> EXERCISE AIM
Omit the pictures from the listing below and print every remaining entry verbatim.

> DATA LISTING
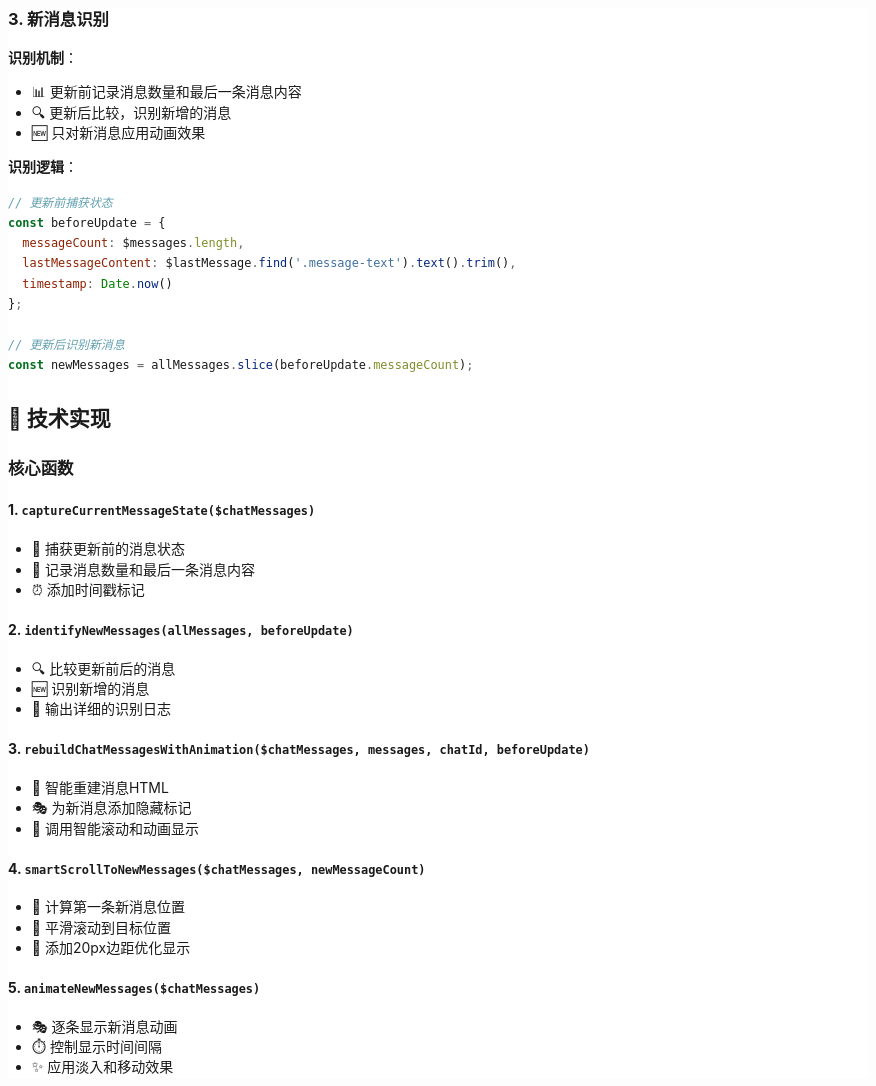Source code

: ### 3. 新消息识别

**识别机制**：
- 📊 更新前记录消息数量和最后一条消息内容
- 🔍 更新后比较，识别新增的消息
- 🆕 只对新消息应用动画效果

**识别逻辑**：
```javascript
// 更新前捕获状态
const beforeUpdate = {
  messageCount: $messages.length,
  lastMessageContent: $lastMessage.find('.message-text').text().trim(),
  timestamp: Date.now()
};

// 更新后识别新消息
const newMessages = allMessages.slice(beforeUpdate.messageCount);
```

## 🔧 技术实现

### 核心函数

#### 1. `captureCurrentMessageState($chatMessages)`
- 📸 捕获更新前的消息状态
- 🔢 记录消息数量和最后一条消息内容
- ⏰ 添加时间戳标记

#### 2. `identifyNewMessages(allMessages, beforeUpdate)`
- 🔍 比较更新前后的消息
- 🆕 识别新增的消息
- 📝 输出详细的识别日志

#### 3. `rebuildChatMessagesWithAnimation($chatMessages, messages, chatId, beforeUpdate)`
- 🎯 智能重建消息HTML
- 🎭 为新消息添加隐藏标记
- 📜 调用智能滚动和动画显示

#### 4. `smartScrollToNewMessages($chatMessages, newMessageCount)`
- 🎯 计算第一条新消息位置
- 📜 平滑滚动到目标位置
- 🎨 添加20px边距优化显示

#### 5. `animateNewMessages($chatMessages)`
- 🎭 逐条显示新消息动画
- ⏱️ 控制显示时间间隔
- ✨ 应用淡入和移动效果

> RESPONSE BOX
Source code

: ### 3. 新消息识别

**识别机制**：
- 📊 更新前记录消息数量和最后一条消息内容
- 🔍 更新后比较，识别新增的消息
- 🆕 只对新消息应用动画效果

**识别逻辑**：
```javascript
// 更新前捕获状态
const beforeUpdate = {
  messageCount: $messages.length,
  lastMessageContent: $lastMessage.find('.message-text').text().trim(),
  timestamp: Date.now()
};

// 更新后识别新消息
const newMessages = allMessages.slice(beforeUpdate.messageCount);
```

## 🔧 技术实现

### 核心函数

#### 1. `captureCurrentMessageState($chatMessages)`
- 📸 捕获更新前的消息状态
- 🔢 记录消息数量和最后一条消息内容
- ⏰ 添加时间戳标记

#### 2. `identifyNewMessages(allMessages, beforeUpdate)`
- 🔍 比较更新前后的消息
- 🆕 识别新增的消息
- 📝 输出详细的识别日志

#### 3. `rebuildChatMessagesWithAnimation($chatMessages, messages, chatId, beforeUpdate)`
- 🎯 智能重建消息HTML
- 🎭 为新消息添加隐藏标记
- 📜 调用智能滚动和动画显示

#### 4. `smartScrollToNewMessages($chatMessages, newMessageCount)`
- 🎯 计算第一条新消息位置
- 📜 平滑滚动到目标位置
- 🎨 添加20px边距优化显示

#### 5. `animateNewMessages($chatMessages)`
- 🎭 逐条显示新消息动画
- ⏱️ 控制显示时间间隔
- ✨ 应用淡入和移动效果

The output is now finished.